= Entradas da tarefa =

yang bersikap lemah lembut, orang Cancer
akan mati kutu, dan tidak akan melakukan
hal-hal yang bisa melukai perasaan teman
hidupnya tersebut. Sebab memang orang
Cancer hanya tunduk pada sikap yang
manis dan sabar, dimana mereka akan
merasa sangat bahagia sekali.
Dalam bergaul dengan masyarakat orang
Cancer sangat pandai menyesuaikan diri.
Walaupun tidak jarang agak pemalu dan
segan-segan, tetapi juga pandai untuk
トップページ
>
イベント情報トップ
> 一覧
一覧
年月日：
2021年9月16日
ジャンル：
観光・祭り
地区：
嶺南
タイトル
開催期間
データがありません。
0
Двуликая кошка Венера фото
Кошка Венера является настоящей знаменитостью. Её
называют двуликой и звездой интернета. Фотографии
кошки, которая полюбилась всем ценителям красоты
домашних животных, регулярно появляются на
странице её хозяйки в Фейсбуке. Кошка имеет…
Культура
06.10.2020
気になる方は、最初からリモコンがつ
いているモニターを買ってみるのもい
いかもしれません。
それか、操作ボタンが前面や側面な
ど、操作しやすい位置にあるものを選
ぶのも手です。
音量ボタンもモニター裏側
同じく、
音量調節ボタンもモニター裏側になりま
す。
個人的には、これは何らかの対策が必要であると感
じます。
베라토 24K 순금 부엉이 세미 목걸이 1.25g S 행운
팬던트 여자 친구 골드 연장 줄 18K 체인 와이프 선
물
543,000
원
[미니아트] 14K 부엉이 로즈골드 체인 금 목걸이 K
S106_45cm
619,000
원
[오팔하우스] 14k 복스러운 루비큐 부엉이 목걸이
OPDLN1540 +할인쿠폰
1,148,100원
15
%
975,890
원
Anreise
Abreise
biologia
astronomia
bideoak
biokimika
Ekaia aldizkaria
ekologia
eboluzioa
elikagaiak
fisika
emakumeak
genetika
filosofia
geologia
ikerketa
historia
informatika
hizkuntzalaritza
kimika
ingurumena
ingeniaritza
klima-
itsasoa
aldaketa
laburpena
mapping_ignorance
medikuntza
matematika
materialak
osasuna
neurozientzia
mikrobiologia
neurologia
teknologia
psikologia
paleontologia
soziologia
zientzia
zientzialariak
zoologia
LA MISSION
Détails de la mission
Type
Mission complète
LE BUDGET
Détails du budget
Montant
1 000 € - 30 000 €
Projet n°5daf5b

= Tarefa =
Liste cada linha das entradas que contenha a palavra "Венера", levando em conta a distinção entre maiúsculas e minúsculas.

= Resultado do exercício =
Двуликая кошка Венера фото
Кошка Венера является настоящей знаменитостью. Её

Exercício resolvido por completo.